Эсеровский лидер сохранил потрясающее самообладание, глядя в дуло «Нагана», из которого только что застрелили его соратников. Похоже, марсианин недооценил Чернова.
— Почему вы здесь, генерал? Большевики для жандарма — такие же враги.
Никольский спиной почувствовал, как сзади напрягся Дзержинский, мысли которого удачно совпадали с мнением эсера. Чего стоит разок нажать на спуск — в неразберихе акции все можно списать.
— Я в первую очередь — русский. Большевики спасут Россию от развала, к которому вы ее подталкиваете. Они не делали терактов, не убивали невинных, действуют только убеждением. У вас руки не то что по локоть — по плечи в крови со времен ваших учителей-народников.
— Это в прошлом. Сейчас эсеры — легальная законопослушная партия.
— Только у Векслера и других ее членов другое мнение.
За спиной грохнул выстрел, помощник Чернова с воем схватился за простреленную руку. Дзержинский подскочил к нему, обыскал, вытащил «Браунинг».
— Лишнее подтверждение.
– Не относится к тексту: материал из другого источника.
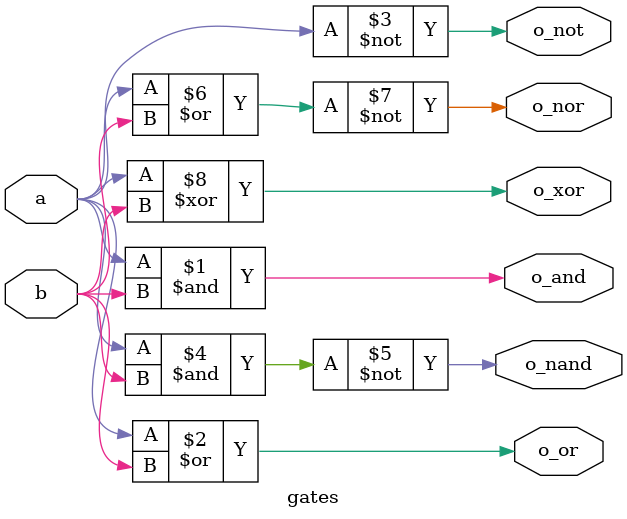
<source format=v>
module gates (input a,
             b,
             output o_and,
             o_or,
             o_not,
             o_nand,
             o_nor,
             o_xor);
    
    assign o_and  = a & b;
    assign o_or   = a | b;
    assign o_not  = ~a;
    assign o_nand = ~(a & b);
    assign o_nor  = ~(a | b);
    assign o_xor  = a ^ b;
    
endmodule

</source>
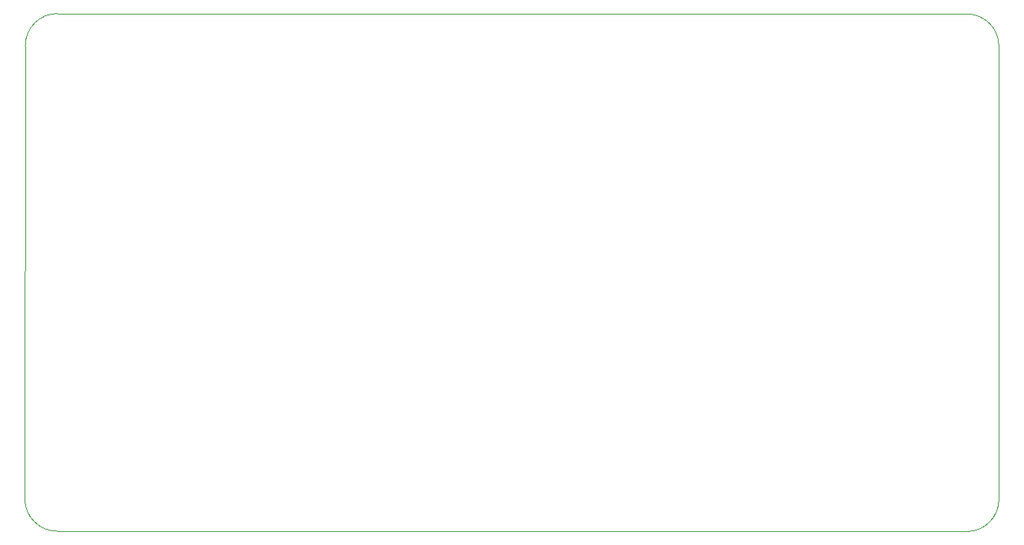
<source format=gm1>
G04 #@! TF.GenerationSoftware,KiCad,Pcbnew,5.1.11-e4df9d881f~92~ubuntu20.04.1*
G04 #@! TF.CreationDate,2021-11-03T00:14:50+01:00*
G04 #@! TF.ProjectId,CC dimmer low voltage,43432064-696d-46d6-9572-206c6f772076,0.97*
G04 #@! TF.SameCoordinates,Original*
G04 #@! TF.FileFunction,Profile,NP*
%FSLAX46Y46*%
G04 Gerber Fmt 4.6, Leading zero omitted, Abs format (unit mm)*
G04 Created by KiCad (PCBNEW 5.1.11-e4df9d881f~92~ubuntu20.04.1) date 2021-11-03 00:14:50*
%MOMM*%
%LPD*%
G01*
G04 APERTURE LIST*
G04 #@! TA.AperFunction,Profile*
%ADD10C,0.100000*%
G04 #@! TD*
G04 APERTURE END LIST*
D10*
X105308400Y-54102000D02*
X105257600Y-104165400D01*
X212699600Y-54152800D02*
X212699600Y-104216200D01*
X209143600Y-50596800D02*
X108864400Y-50546000D01*
X209143600Y-107772200D02*
X108813600Y-107721400D01*
X105308400Y-54102000D02*
G75*
G02*
X108864400Y-50546000I3556000J0D01*
G01*
X108813600Y-107721400D02*
G75*
G02*
X105257600Y-104165400I0J3556000D01*
G01*
X209143600Y-50596800D02*
G75*
G02*
X212699600Y-54152800I0J-3556000D01*
G01*
X212699600Y-104216200D02*
G75*
G02*
X209143600Y-107772200I-3556000J0D01*
G01*
M02*

</source>
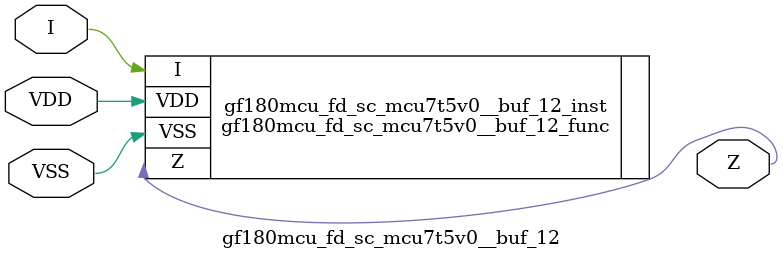
<source format=v>

module gf180mcu_fd_sc_mcu7t5v0__buf_12( I, Z, VDD, VSS );
input I;
inout VDD, VSS;
output Z;

   `ifdef FUNCTIONAL  //  functional //

	gf180mcu_fd_sc_mcu7t5v0__buf_12_func gf180mcu_fd_sc_mcu7t5v0__buf_12_behav_inst(.I(I),.Z(Z),.VDD(VDD),.VSS(VSS));

   `else

	gf180mcu_fd_sc_mcu7t5v0__buf_12_func gf180mcu_fd_sc_mcu7t5v0__buf_12_inst(.I(I),.Z(Z),.VDD(VDD),.VSS(VSS));

	// spec_gates_begin


	// spec_gates_end



   specify

	// specify_block_begin

	// comb arc I --> Z
	 (I => Z) = (1.0,1.0);

	// specify_block_end

   endspecify

   `endif

endmodule

</source>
Даже во время мирного разговора вы хватаетесь за оружие.
Никольский аккуратно приставил «Наган» к голове раненого и облегчил его страдания, забрызгав стену. Действительно, мирная беседа.
— Продолжим. Пока в этой комнате остается с кем разговаривать.
Чернов с горечью проводил взглядом тело, мягко повалившееся на пол.
— Нас миллион. Вас меньше ста тысяч. Вы рассчитываете победить такими методами?
— В жандармерии нас и двух тысяч не набиралось, а эсеровскую мерзость отлично прижали, после убийства Плеве у вас ни одной толковой акции не вышло. Теперь у оставшихся на свободе жандармов руки законом не связаны. Я сам с бывшими коллегами вас из-под земли достану, без помощи товарищей коммунистов.
— Хорошо. Я передам на рассмотрение ЦК ваши предложения.